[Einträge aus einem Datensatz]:
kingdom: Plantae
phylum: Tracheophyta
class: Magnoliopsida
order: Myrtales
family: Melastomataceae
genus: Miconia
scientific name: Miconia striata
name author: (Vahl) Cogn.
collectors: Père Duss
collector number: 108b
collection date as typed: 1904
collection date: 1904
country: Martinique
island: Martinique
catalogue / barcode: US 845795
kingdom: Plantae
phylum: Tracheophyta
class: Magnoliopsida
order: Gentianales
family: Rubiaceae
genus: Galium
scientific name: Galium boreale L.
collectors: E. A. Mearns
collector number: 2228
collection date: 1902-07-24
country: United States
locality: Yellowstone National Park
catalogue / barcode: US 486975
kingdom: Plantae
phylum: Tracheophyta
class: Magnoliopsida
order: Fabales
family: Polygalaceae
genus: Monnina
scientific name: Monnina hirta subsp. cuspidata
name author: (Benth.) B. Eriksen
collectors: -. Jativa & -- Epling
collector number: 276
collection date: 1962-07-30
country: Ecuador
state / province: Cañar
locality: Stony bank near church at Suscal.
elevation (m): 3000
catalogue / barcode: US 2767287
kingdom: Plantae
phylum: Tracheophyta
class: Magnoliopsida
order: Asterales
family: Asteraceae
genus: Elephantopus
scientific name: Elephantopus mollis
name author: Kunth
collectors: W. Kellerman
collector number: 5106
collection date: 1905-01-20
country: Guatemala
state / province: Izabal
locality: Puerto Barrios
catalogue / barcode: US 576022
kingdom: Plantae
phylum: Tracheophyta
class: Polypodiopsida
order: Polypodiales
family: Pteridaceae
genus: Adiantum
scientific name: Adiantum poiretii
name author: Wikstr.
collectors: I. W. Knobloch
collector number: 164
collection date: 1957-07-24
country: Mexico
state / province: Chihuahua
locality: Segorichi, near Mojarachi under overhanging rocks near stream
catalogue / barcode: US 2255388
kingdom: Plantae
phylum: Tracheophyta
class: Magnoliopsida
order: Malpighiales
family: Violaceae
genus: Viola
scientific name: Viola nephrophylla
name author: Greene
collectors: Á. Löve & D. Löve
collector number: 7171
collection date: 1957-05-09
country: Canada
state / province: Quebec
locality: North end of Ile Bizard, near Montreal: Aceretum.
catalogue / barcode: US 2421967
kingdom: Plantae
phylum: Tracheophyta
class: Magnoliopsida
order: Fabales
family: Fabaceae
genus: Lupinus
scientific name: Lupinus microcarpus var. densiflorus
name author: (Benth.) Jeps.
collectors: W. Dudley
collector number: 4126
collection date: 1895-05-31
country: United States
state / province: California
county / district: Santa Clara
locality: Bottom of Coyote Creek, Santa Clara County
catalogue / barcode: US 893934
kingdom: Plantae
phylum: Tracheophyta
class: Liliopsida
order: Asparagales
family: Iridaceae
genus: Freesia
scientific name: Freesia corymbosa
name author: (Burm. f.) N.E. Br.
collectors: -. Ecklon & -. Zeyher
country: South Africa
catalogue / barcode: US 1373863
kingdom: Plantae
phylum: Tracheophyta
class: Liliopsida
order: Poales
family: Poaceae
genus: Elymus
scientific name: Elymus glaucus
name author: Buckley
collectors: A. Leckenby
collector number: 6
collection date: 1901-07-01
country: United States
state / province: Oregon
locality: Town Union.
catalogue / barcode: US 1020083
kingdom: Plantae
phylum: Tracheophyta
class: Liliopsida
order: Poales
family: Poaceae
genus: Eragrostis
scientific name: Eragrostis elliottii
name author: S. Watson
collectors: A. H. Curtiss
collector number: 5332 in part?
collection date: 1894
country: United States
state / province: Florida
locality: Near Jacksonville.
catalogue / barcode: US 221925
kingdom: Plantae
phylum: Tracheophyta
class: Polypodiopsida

[SCHRIFTLICHE AUFGABE]: Gib bitte die gesamten Daten oben Zeile für Zeile unverändert aus.

[KORREKTE AUSGABE]:
kingdom: Plantae
phylum: Tracheophyta
class: Magnoliopsida
order: Myrtales
family: Melastomataceae
genus: Miconia
scientific name: Miconia striata
name author: (Vahl) Cogn.
collectors: Père Duss
collector number: 108b
collection date as typed: 1904
collection date: 1904
country: Martinique
island: Martinique
catalogue / barcode: US 845795
kingdom: Plantae
phylum: Tracheophyta
class: Magnoliopsida
order: Gentianales
family: Rubiaceae
genus: Galium
scientific name: Galium boreale L.
collectors: E. A. Mearns
collector number: 2228
collection date: 1902-07-24
country: United States
locality: Yellowstone National Park
catalogue / barcode: US 486975
kingdom: Plantae
phylum: Tracheophyta
class: Magnoliopsida
order: Fabales
family: Polygalaceae
genus: Monnina
scientific name: Monnina hirta subsp. cuspidata
name author: (Benth.) B. Eriksen
collectors: -. Jativa & -- Epling
collector number: 276
collection date: 1962-07-30
country: Ecuador
state / province: Cañar
locality: Stony bank near church at Suscal.
elevation (m): 3000
catalogue / barcode: US 2767287
kingdom: Plantae
phylum: Tracheophyta
class: Magnoliopsida
order: Asterales
family: Asteraceae
genus: Elephantopus
scientific name: Elephantopus mollis
name author: Kunth
collectors: W. Kellerman
collector number: 5106
collection date: 1905-01-20
country: Guatemala
state / province: Izabal
locality: Puerto Barrios
catalogue / barcode: US 576022
kingdom: Plantae
phylum: Tracheophyta
class: Polypodiopsida
order: Polypodiales
family: Pteridaceae
genus: Adiantum
scientific name: Adiantum poiretii
name author: Wikstr.
collectors: I. W. Knobloch
collector number: 164
collection date: 1957-07-24
country: Mexico
state / province: Chihuahua
locality: Segorichi, near Mojarachi under overhanging rocks near stream
catalogue / barcode: US 2255388
kingdom: Plantae
phylum: Tracheophyta
class: Magnoliopsida
order: Malpighiales
family: Violaceae
genus: Viola
scientific name: Viola nephrophylla
name author: Greene
collectors: Á. Löve & D. Löve
collector number: 7171
collection date: 1957-05-09
country: Canada
state / province: Quebec
locality: North end of Ile Bizard, near Montreal: Aceretum.
catalogue / barcode: US 2421967
kingdom: Plantae
phylum: Tracheophyta
class: Magnoliopsida
order: Fabales
family: Fabaceae
genus: Lupinus
scientific name: Lupinus microcarpus var. densiflorus
name author: (Benth.) Jeps.
collectors: W. Dudley
collector number: 4126
collection date: 1895-05-31
country: United States
state / province: California
county / district: Santa Clara
locality: Bottom of Coyote Creek, Santa Clara County
catalogue / barcode: US 893934
kingdom: Plantae
phylum: Tracheophyta
class: Liliopsida
order: Asparagales
family: Iridaceae
genus: Freesia
scientific name: Freesia corymbosa
name author: (Burm. f.) N.E. Br.
collectors: -. Ecklon & -. Zeyher
country: South Africa
catalogue / barcode: US 1373863
kingdom: Plantae
phylum: Tracheophyta
class: Liliopsida
order: Poales
family: Poaceae
genus: Elymus
scientific name: Elymus glaucus
name author: Buckley
collectors: A. Leckenby
collector number: 6
collection date: 1901-07-01
country: United States
state / province: Oregon
locality: Town Union.
catalogue / barcode: US 1020083
kingdom: Plantae
phylum: Tracheophyta
class: Liliopsida
order: Poales
family: Poaceae
genus: Eragrostis
scientific name: Eragrostis elliottii
name author: S. Watson
collectors: A. H. Curtiss
collector number: 5332 in part?
collection date: 1894
country: United States
state / province: Florida
locality: Near Jacksonville.
catalogue / barcode: US 221925
kingdom: Plantae
phylum: Tracheophyta
class: Polypodiopsida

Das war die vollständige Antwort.